Time project is available: From Early December 2014 to Mid February 2015

Preferred students: Students should have an interest in molecular mechanisms and bioinformatics. Prior experience or an interest in programming would be beneficial but is not required.

Other conditions: This project is computational.

Sunday, 3 August 2014

New lab Twitter feed (@slimsuite)

In line with the general retirement of SeqSuite in favour of bundling everything together in SLiMSuite, the old @seqsuite twitter account is also being retired. In its place is a new Edwards Lab account with the twitter handle @slimsuite. The tweeting remit will also be broadened to include a variety of lab-related activities, not just SLiMSuite-related matters.

Wednesday, 30 July 2014

Edwards Lab at InCoB 2014

Rich and Ranjeeta will be attending the the International Conference on Bioinformatics (InCoB) 2014 conference in Sydney over the next three days. Say hello if you’re there too! Posters to follow.

Monday, 23 June 2014

Friday, 25 April 2014

SLiMSuite Short Linear Motif discovery and analysis: Blog switchover

SLiMSuite Short Linear Motif discovery and analysis: Blog switchover: Posts and pages from the old SLiMSuite and SeqSuite blog have now been imported and this blog will take over as the main source of ongoing news, tips, documentation and updates.

Thursday, 24 April 2014

SLiMSuite 2014-04-22 now available

SLiMSuite 2014-04-22 now available: A new download of SLiMSuite (release 2014-04-22) is now available. As well as fixing the gopher.py error, the download page and readme ha...

Monday, 7 April 2014

PPI-Net Poster: Computational prediction of short linear motifs integrating protein-protein interactions, sequence and structural data

Nico’s poster from the 3rd Protein-Protein Interaction Network (PPI-Net) Young Researchers Symposium is now available on F1000Posters:

Nicolas Palopoli & Richard J Edwards (2014) Computational prediction of short linear motifs integrating protein-protein interactions, sequence and structural data. F1000Posters 5: 407.

Abstract

Protein-protein interactions (PPI) between globular domains and Short Linear Motifs (SLiMs) play a crucial part in many biological processes. SLiMs are short stretches of 5 to 15 amino acids with high evolutionary plasticity that are usually found in disordered regions of proteins. Their role as ligands for molecular signalling, post-translational modifications and subcellular targeting has been increasingly studied over recent years, but experimental discovery of SLiMs remains a challenging task due to their small size and high degeneracy. As a consequence, computational tools for prediction and analysis of SLiMs are a valuable resource.

We have previously presented SLiMFinder, a motif discovery tool that applies a model of convergent evolution to estimate the statistical significance of over-represented motifs.
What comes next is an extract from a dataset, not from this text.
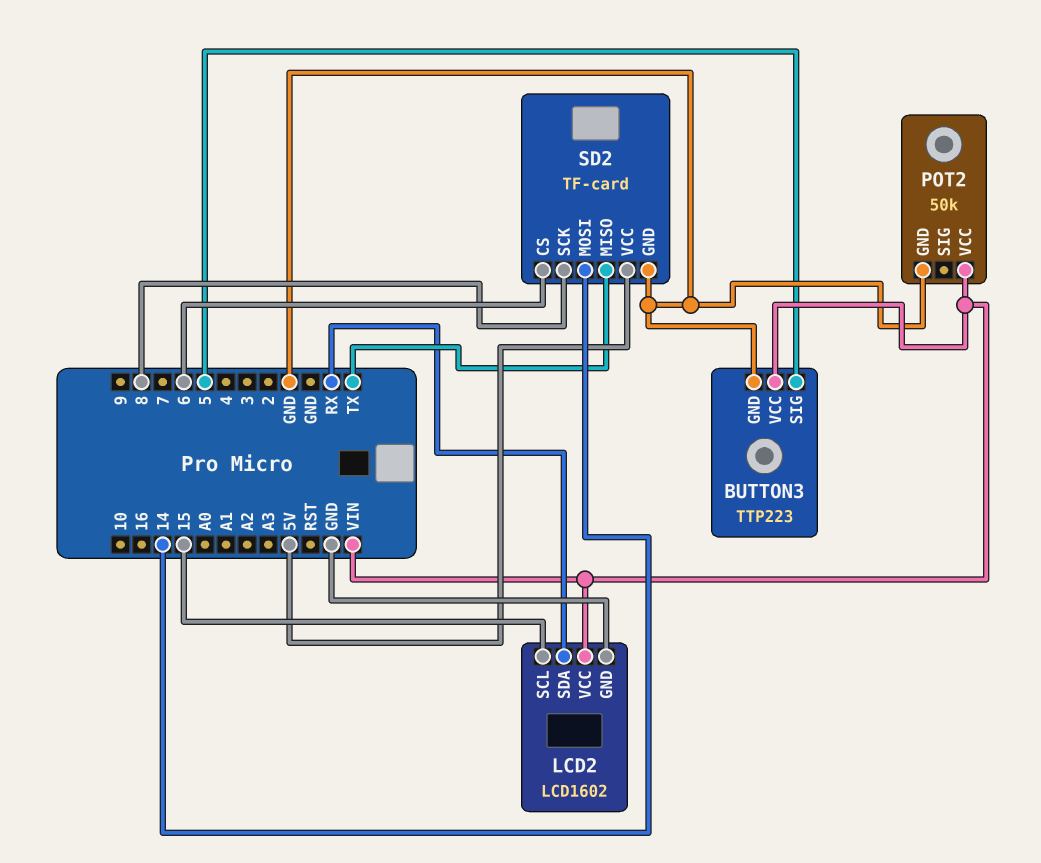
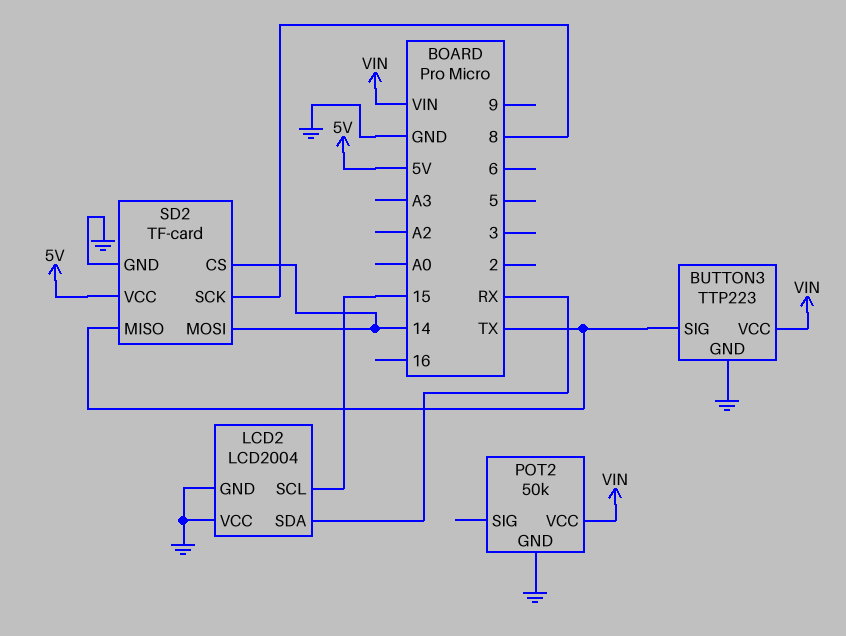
BUTTON3 pin SIG: 5 -> TX
LCD2: LCD1602 -> LCD2004
LCD2 pin VCC: VIN -> GND
SD2 pin CS: 6 -> 14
In this project we aim to improve motif discovery by integrating SLiMFinder with methods that predict new domain-motif interactions directly from structural features in high-resolution 3D data. To this end we have developed “Query” SLiMFinder (QSLiMFinder) which uses knowledge of the interaction interface to constrain the motif search space and thereby increase search sensitivity. Using putative SLiM-carrying regions extracted from protein structures as queries and targeting data from public protein-protein interaction databases, we applied QSLiMFinder to find over-represented recurring sequence patterns from proteins that all share a common interaction partner.

Benchmarking of QSLiMFinder shows that specific domain-motif interaction data help in finding novel instances of known motifs or entire de novo SLiMs, improving over results returned by PPI data alone. SLiM discovery capitalizes from the availability of experimentally identified PPIs with high-quality predictions of the interacting sites. The methods developed here help to enhance annotation in public databases of SLiMs and could be used to mine new PPI data as it becomes available, adding molecular detail to interactome networks.